Glial Reaction in Parkinson's Diseases: Inflammatory Activation Signaling of Glia as a Potential Therapeutic Target

Although the main cause of many neurodegenerative diseases is unknown, the glial reaction is considered to be a consequence of neuronal cell death in Alzheimer's disease, Parkinson's disease, and Huntington's disease. In Parkinson's disease, postmortem examination and experimental animal models exposed to neurotoxin reveals a dramatic loss of dopaminergic neurons in the substantia nigra associated with a massive astrogliosis and the presence of activated microglial cells. These glial cells can release deleterious compounds such as proinflammatory prostaglandins and cytokines, which may act by stimulating reactive oxygen species in glial cells, or which may exert a more direct effect on dopaminergic neurons by activating receptors that contain death domains involved in neuronal apoptosis.
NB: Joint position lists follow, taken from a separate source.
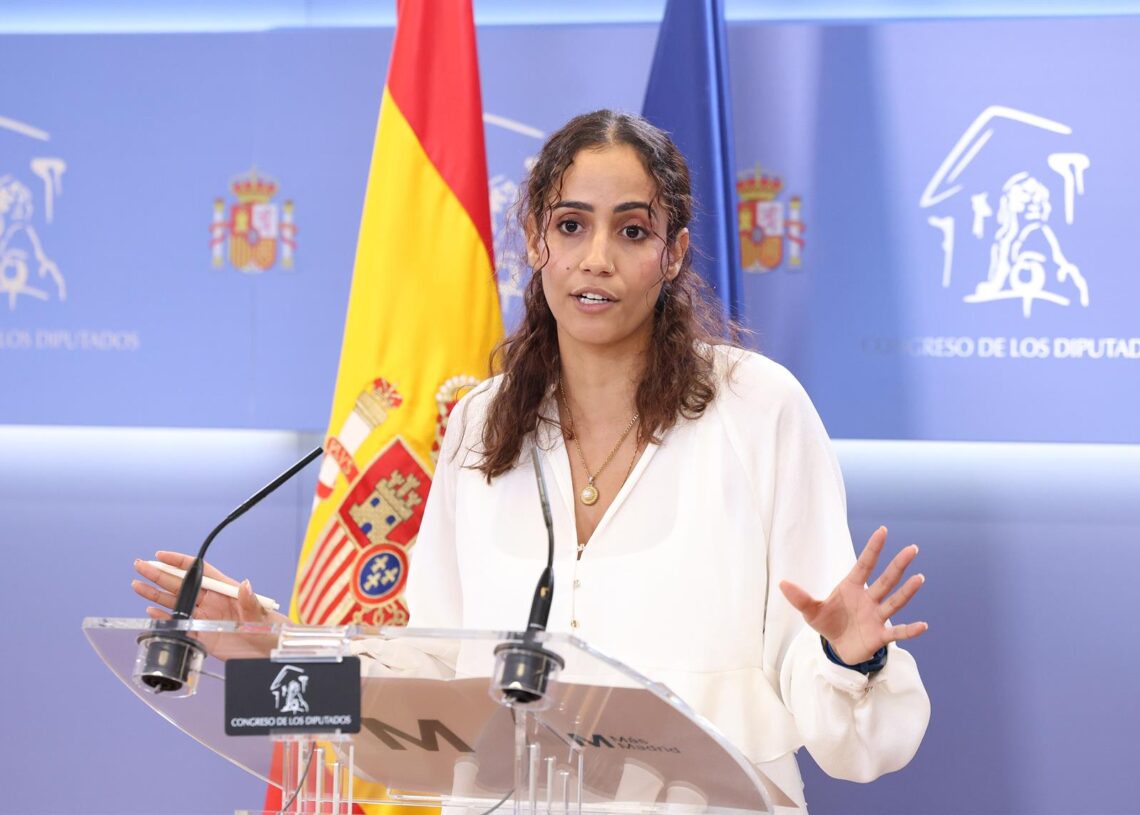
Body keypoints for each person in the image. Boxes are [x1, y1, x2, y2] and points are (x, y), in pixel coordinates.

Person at [133, 109, 929, 814]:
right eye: (572, 225)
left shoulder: (759, 409)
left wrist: (846, 654)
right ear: (534, 241)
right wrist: (282, 648)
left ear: (675, 252)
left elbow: (840, 719)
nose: (596, 260)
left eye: (633, 229)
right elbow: (437, 668)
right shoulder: (484, 424)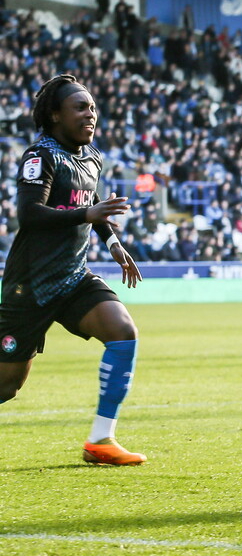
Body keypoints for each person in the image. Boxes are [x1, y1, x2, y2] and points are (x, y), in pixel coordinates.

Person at [0, 74, 145, 465]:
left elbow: (91, 202)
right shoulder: (39, 156)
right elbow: (29, 215)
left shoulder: (91, 156)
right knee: (8, 386)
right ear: (54, 115)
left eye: (93, 108)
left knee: (122, 331)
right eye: (80, 107)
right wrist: (87, 213)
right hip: (29, 284)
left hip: (73, 277)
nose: (90, 115)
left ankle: (101, 441)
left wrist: (113, 242)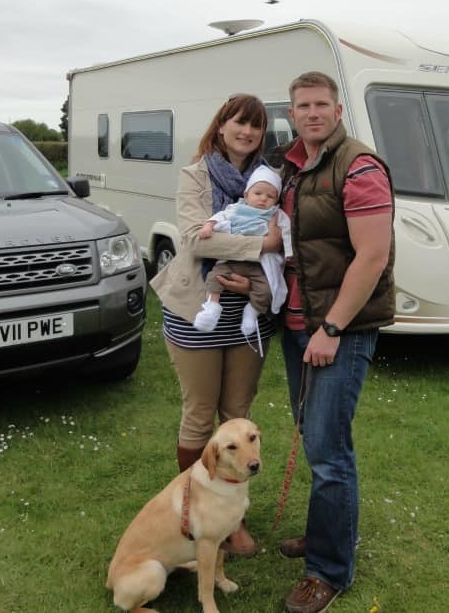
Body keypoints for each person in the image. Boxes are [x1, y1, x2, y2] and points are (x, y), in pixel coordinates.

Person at [276, 71, 395, 613]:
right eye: (303, 105)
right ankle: (328, 533)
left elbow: (371, 256)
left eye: (322, 104)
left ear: (339, 109)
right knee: (313, 432)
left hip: (335, 329)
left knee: (328, 450)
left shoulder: (359, 165)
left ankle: (327, 570)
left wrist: (332, 329)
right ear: (293, 112)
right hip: (298, 321)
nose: (313, 113)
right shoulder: (294, 165)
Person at [149, 93, 281, 557]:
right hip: (196, 312)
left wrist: (269, 245)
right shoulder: (195, 175)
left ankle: (232, 518)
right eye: (239, 123)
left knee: (238, 416)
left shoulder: (270, 181)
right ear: (221, 125)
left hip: (248, 315)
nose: (247, 132)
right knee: (200, 415)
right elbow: (194, 241)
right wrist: (261, 245)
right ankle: (192, 511)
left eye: (256, 126)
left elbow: (285, 234)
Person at [193, 165, 293, 343]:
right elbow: (219, 217)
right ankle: (212, 306)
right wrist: (208, 226)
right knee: (214, 277)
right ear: (246, 195)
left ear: (277, 200)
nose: (263, 199)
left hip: (259, 265)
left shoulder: (276, 215)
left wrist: (289, 252)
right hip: (232, 260)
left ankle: (252, 312)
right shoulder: (235, 209)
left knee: (266, 291)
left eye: (270, 196)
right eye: (258, 193)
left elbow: (286, 233)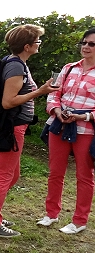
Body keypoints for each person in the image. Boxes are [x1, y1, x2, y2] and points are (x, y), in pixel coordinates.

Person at [0, 24, 58, 237]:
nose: (40, 44)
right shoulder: (16, 66)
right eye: (37, 42)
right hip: (12, 127)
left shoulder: (17, 63)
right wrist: (40, 92)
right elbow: (8, 102)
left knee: (12, 175)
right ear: (27, 46)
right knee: (4, 175)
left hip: (16, 127)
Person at [39, 28, 95, 234]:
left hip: (86, 130)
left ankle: (79, 220)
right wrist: (56, 110)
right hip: (59, 124)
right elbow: (53, 94)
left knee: (84, 175)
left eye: (91, 44)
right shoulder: (69, 68)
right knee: (55, 173)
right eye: (84, 42)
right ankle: (51, 214)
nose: (86, 47)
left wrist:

The anti-inflammatory drugs and the tetracycline derivative minocycline have been shown to reduce glial activation and protect the substantia nigra in an animal model of the disease. Inhibition of the glial reaction and the inflammatory processes may thus represent a therapeutic target to reduce neuronal degeneration in Parkinson's disease. Elucidation of molecular mechanisms underlying intracellular signal transductions of glial activation will provide promising means of controlling neuroinflammation and the subsequent neurodegeneration.